EXERCISE DESCRIPTION: Retype the lines of the items below, starting at the line that contains "Page size: 1654x1241." and ending at the line that contains "subtitle Bite-sized? [106, 209, 1595, 1170]", with both of those lines included.

※

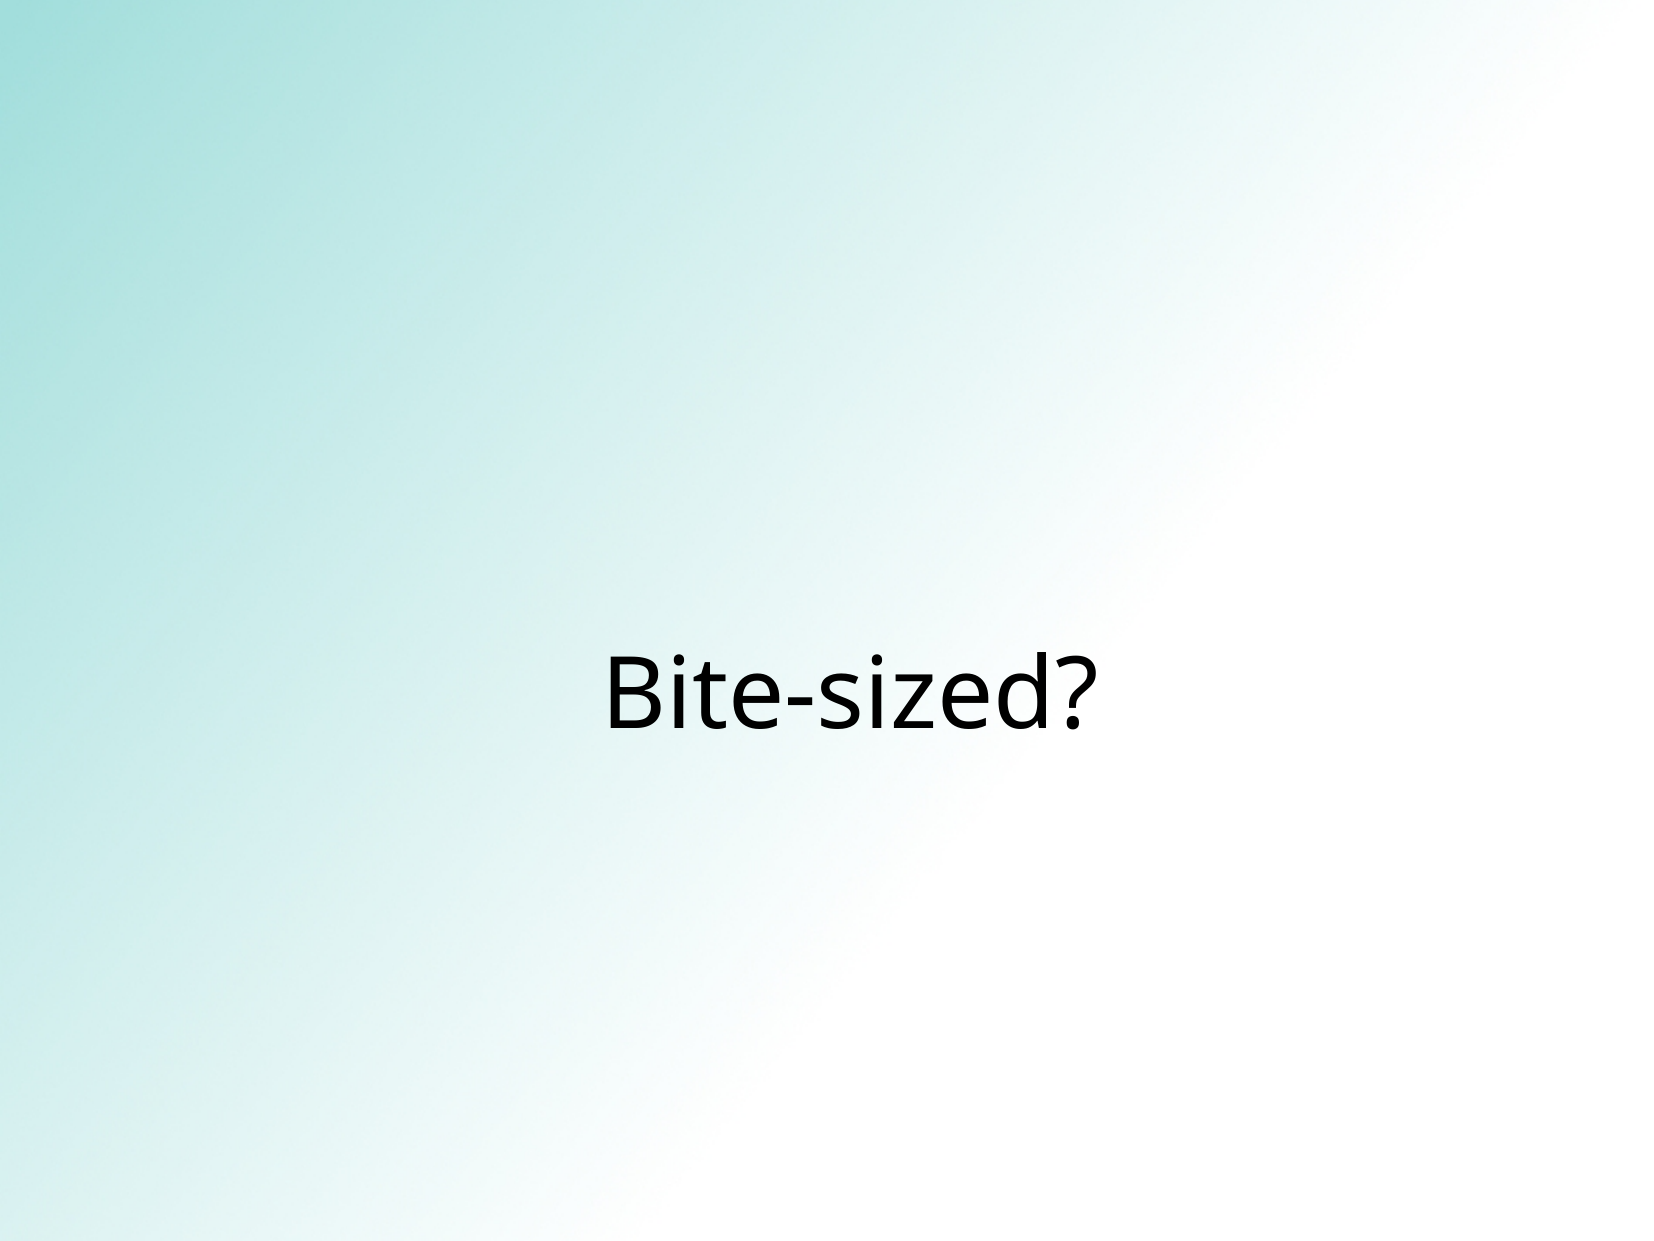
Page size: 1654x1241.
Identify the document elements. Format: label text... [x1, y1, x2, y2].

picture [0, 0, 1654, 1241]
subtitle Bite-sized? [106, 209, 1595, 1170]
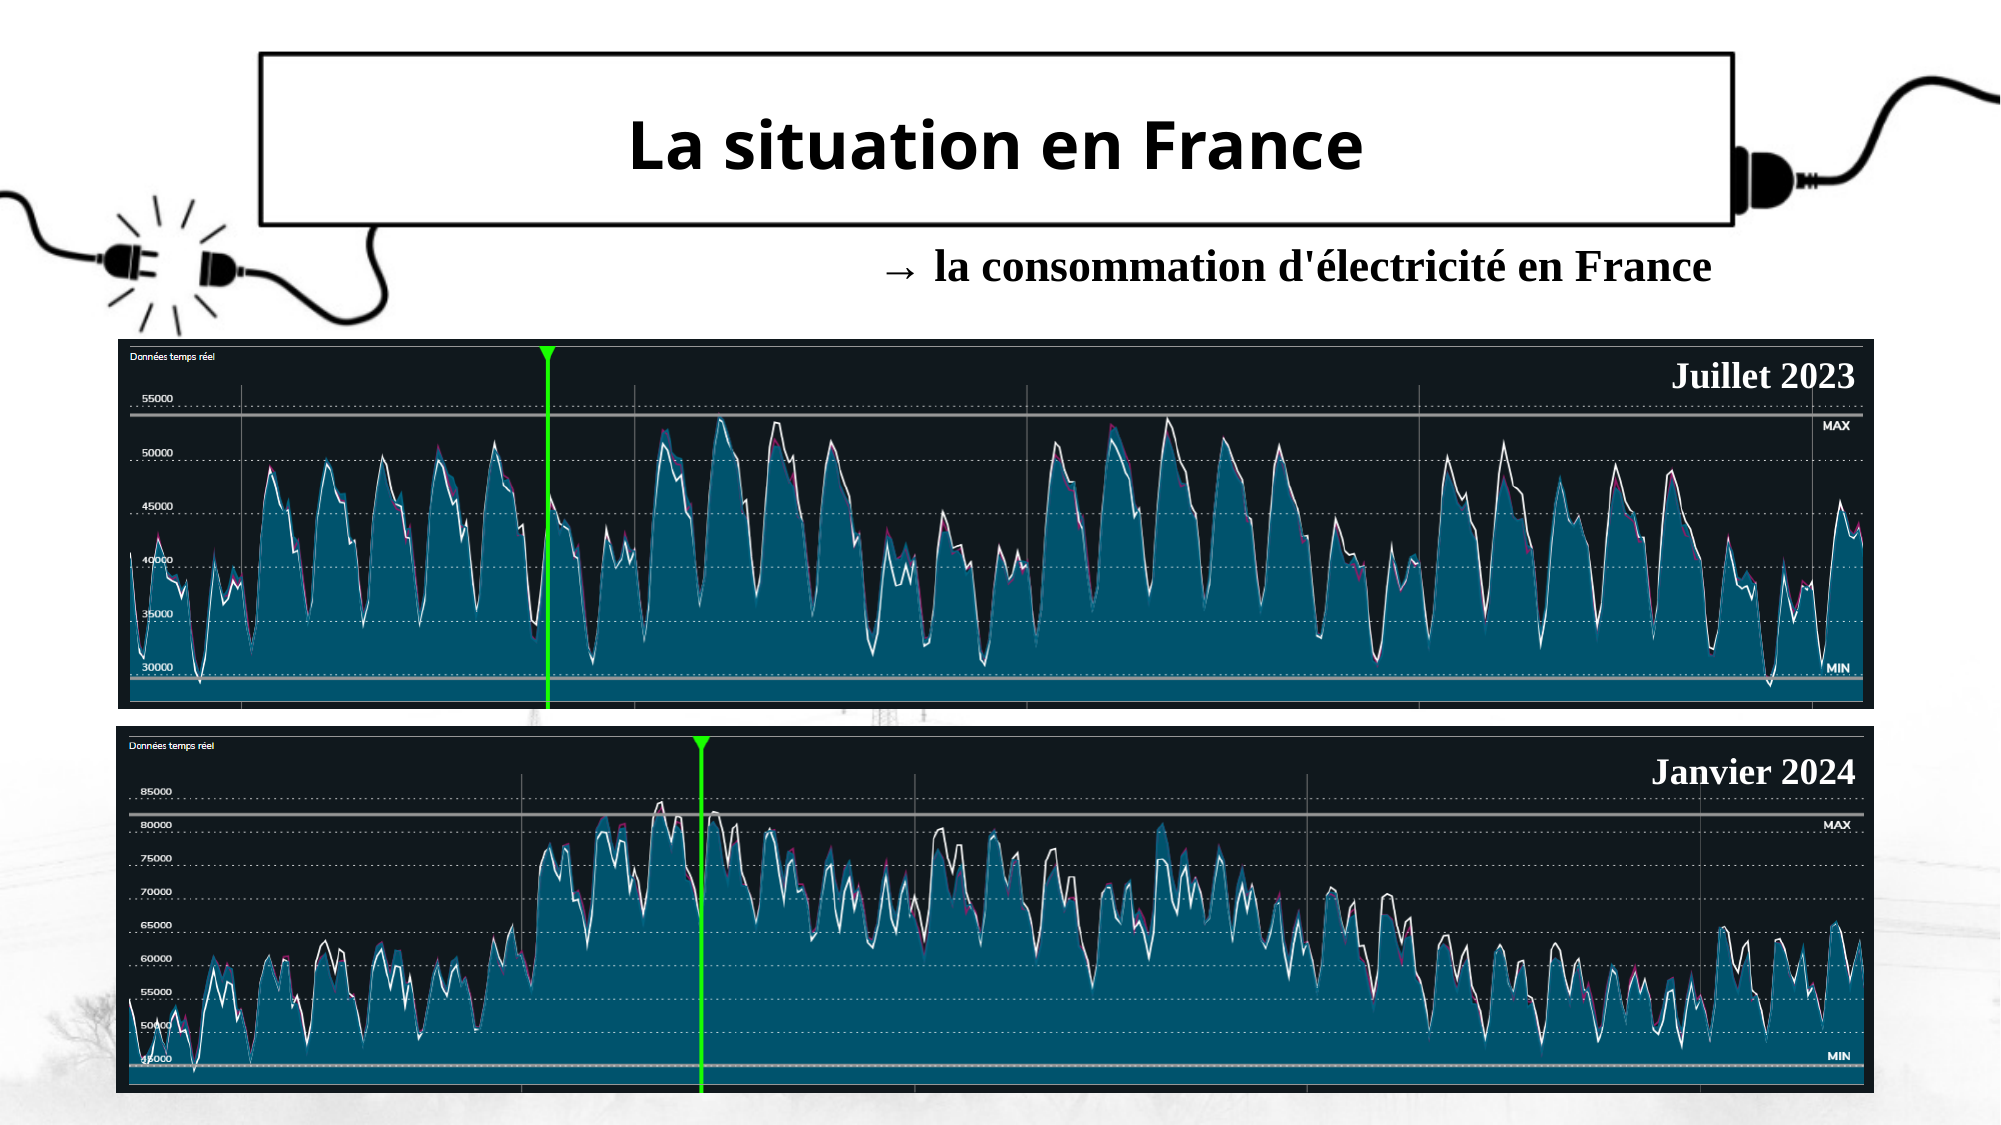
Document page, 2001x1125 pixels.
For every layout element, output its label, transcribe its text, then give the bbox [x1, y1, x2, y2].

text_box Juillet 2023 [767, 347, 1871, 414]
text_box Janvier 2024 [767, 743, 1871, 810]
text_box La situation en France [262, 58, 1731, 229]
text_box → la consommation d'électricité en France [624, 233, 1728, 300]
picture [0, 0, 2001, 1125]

※

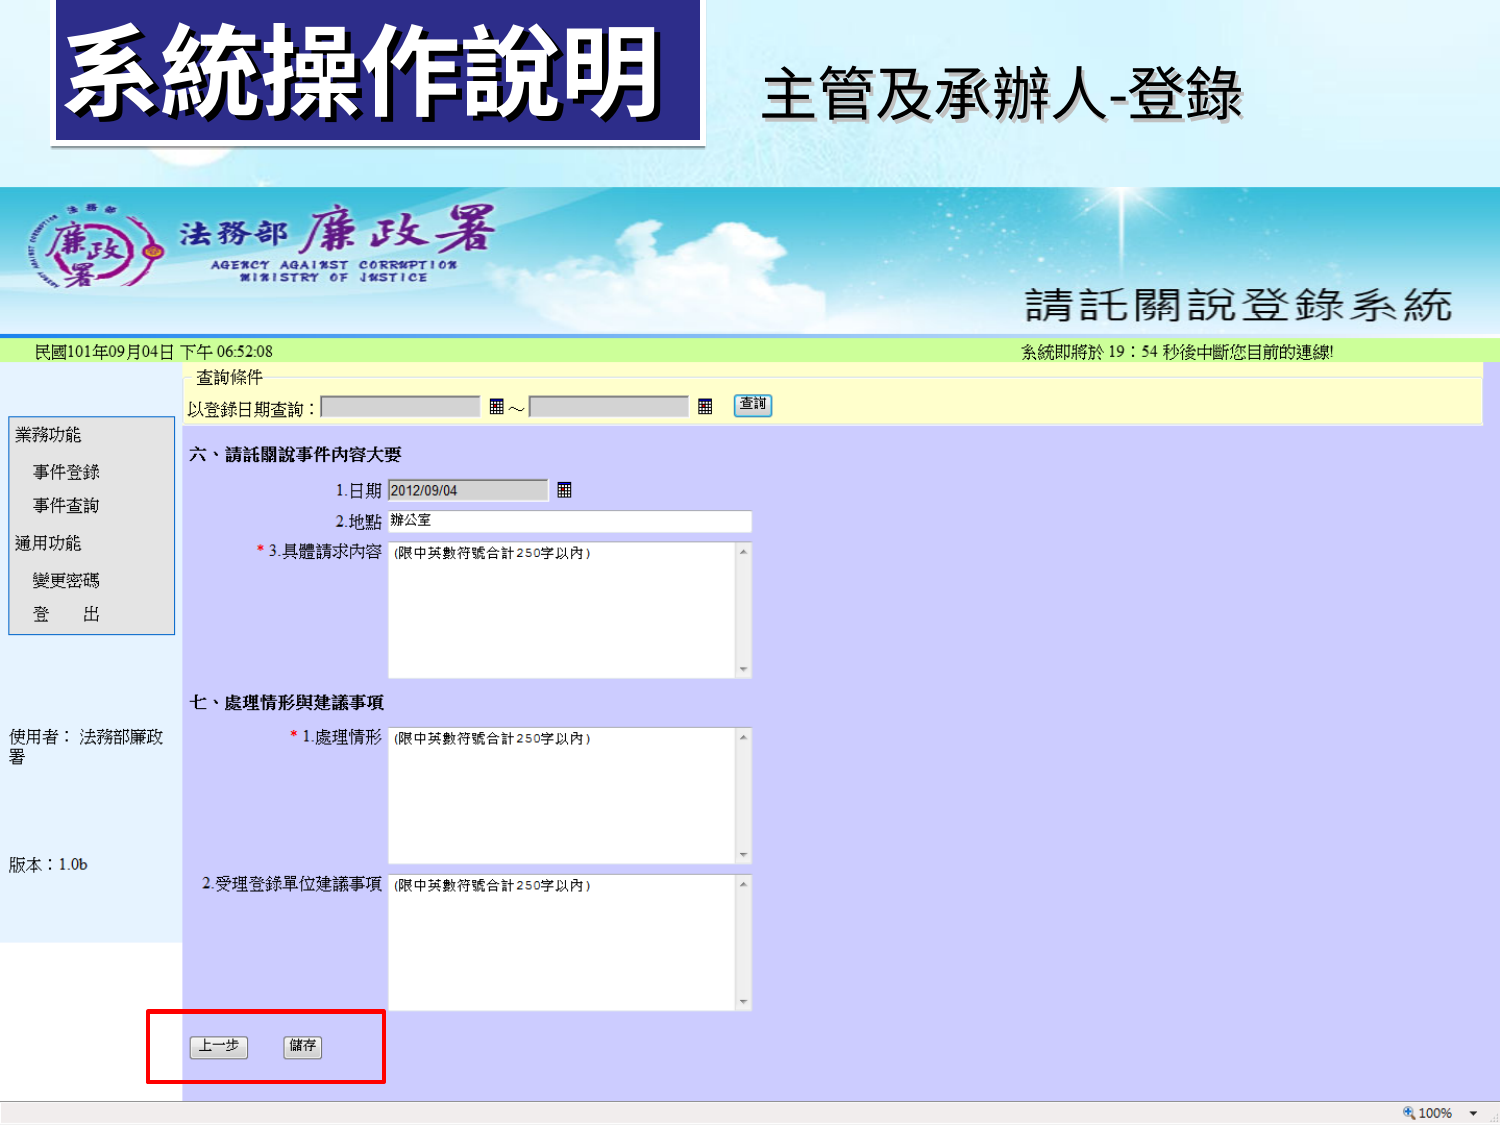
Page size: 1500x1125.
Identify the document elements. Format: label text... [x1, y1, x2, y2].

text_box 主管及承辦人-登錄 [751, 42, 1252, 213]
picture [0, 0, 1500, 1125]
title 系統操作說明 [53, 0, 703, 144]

※

WRITTEN ANSWER:
Page size: 1654x1241.
Identify the document elements. Format: label text... [x1, y1, x2, y2].

picture [0, 0, 1654, 1241]
subtitle Bite-sized? [106, 209, 1595, 1170]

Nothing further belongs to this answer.